Niestety nie mamy zbyt dobrych informacji z Oświęcimia.Nasz zespół przegrywa wysoko z miejscową Sołą aż 0:4 (0:2). Sparta szybko straciła bramkę -już w 5 minucie naszego bramkarza zaskoczył Cygnar. Na 2:0 podwyższył wynik w 18 minucie Jamróz, ten sam zawodnik strzelił bramkę na 3:0 w 49 minucie spotkania po błędzie Michała Ilińskiego. Wynik na 4:0 dla Soły ustalił w 56 minucie Halgas.
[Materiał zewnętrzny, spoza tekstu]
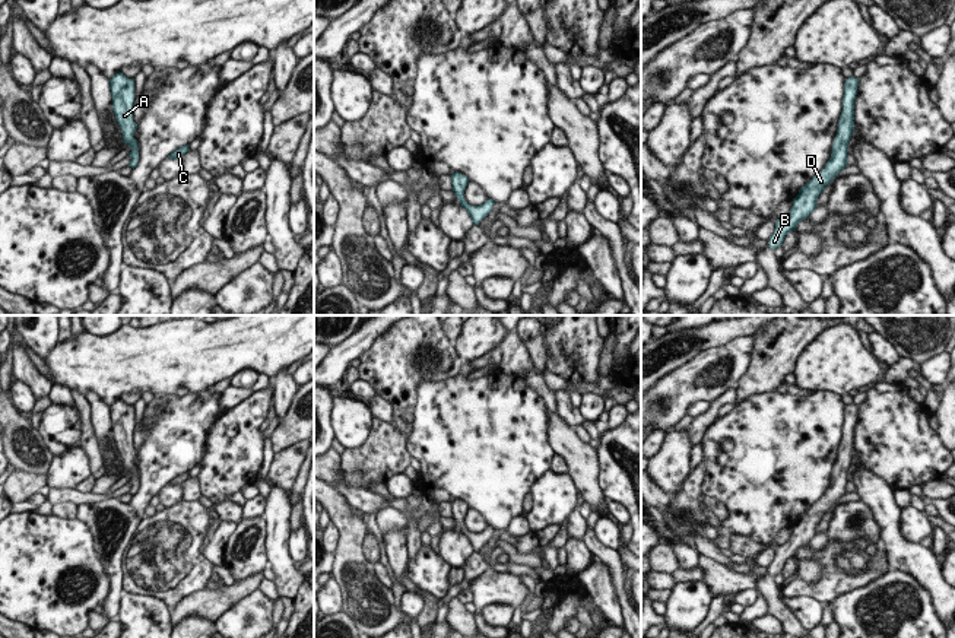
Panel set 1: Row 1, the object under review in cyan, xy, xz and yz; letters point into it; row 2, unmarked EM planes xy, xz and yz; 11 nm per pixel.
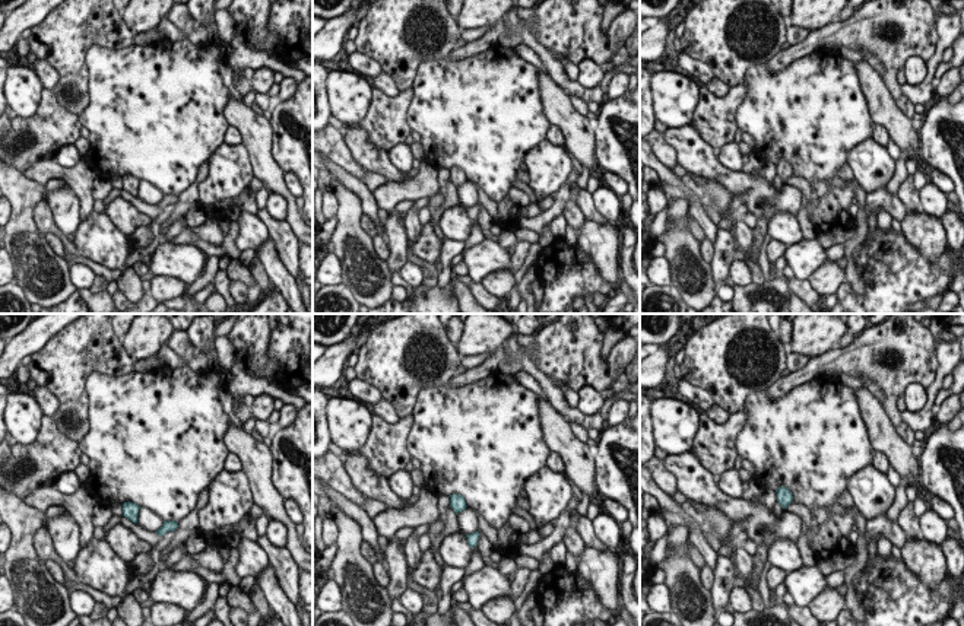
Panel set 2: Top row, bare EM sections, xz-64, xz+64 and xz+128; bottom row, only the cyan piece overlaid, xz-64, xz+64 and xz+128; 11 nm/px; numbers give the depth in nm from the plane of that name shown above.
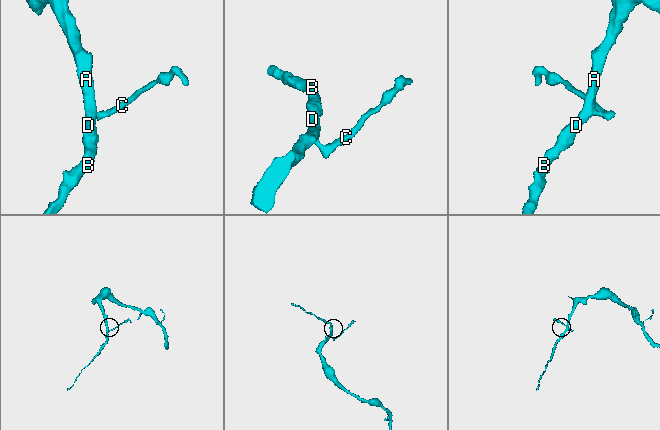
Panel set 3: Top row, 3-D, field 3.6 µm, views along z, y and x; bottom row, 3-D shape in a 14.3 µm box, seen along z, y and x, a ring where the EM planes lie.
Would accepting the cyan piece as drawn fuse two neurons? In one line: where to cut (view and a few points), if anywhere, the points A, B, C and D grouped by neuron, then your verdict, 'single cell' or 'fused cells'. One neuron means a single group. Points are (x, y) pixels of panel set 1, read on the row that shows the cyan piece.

Sparta miała swoje okazje do zdobycia bramki, ale znów (podobnie jak z Łysicą) zawodziła skuteczność - wydaje się, że w ostatnich spotkaniach jest to największy problem naszej drużyny.To druga z rzędu porażka Sparty w rozgrywkach III ligi.
Trener Stanisław Owca dla Echa Dnia:
"Szybko stracone dwie bramki ustawiły mecz. Oba gole straciliśmy po indywidualnych błędach, co nam podcięło skrzydła. Mieliśmy trzy stuprocentowe sytuacje do strzelenia goli, ale ich nie wykorzystaliśmy".